→ **To do**: Nothing but the images is to be left out of your exact copy of the entries.

→ **Given entries**:
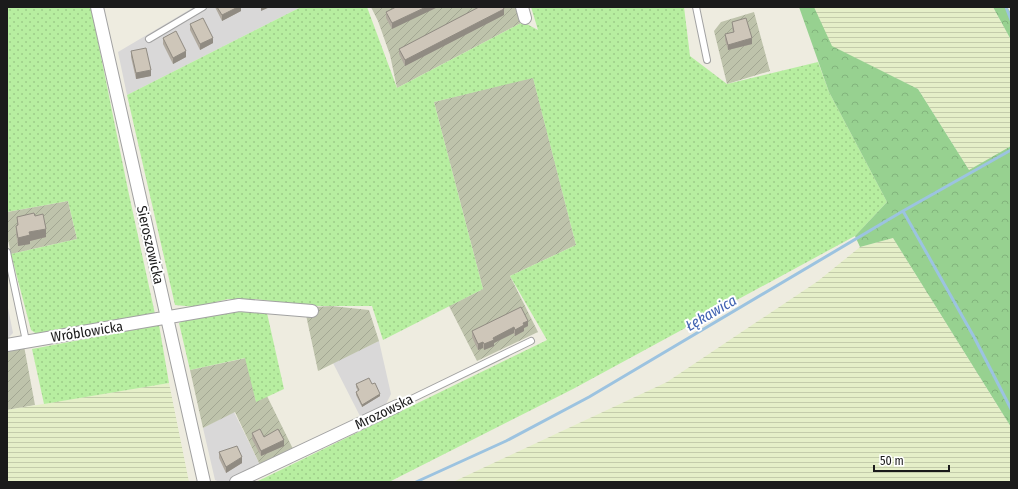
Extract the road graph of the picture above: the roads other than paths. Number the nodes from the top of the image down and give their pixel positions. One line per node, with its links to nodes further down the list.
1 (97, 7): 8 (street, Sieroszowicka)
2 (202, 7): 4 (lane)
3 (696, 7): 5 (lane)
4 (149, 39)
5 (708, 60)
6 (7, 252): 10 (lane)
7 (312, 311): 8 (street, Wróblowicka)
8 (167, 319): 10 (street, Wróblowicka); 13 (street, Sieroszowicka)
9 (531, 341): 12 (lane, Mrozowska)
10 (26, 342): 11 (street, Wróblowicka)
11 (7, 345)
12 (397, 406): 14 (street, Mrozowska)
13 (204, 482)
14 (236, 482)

→ **Answer to this exercise**:
Extract the road graph of the picture above: the roads other than paths. Number the nodes from the top of the image down and give their pixel positions. One line per node, with its links to nodes further down the list.
1 (97, 7): 8 (street, Sieroszowicka)
2 (202, 7): 4 (lane)
3 (696, 7): 5 (lane)
4 (149, 39)
5 (708, 60)
6 (7, 252): 10 (lane)
7 (312, 311): 8 (street, Wróblowicka)
8 (167, 319): 10 (street, Wróblowicka); 13 (street, Sieroszowicka)
9 (531, 341): 12 (lane, Mrozowska)
10 (26, 342): 11 (street, Wróblowicka)
11 (7, 345)
12 (397, 406): 14 (street, Mrozowska)
13 (204, 482)
14 (236, 482)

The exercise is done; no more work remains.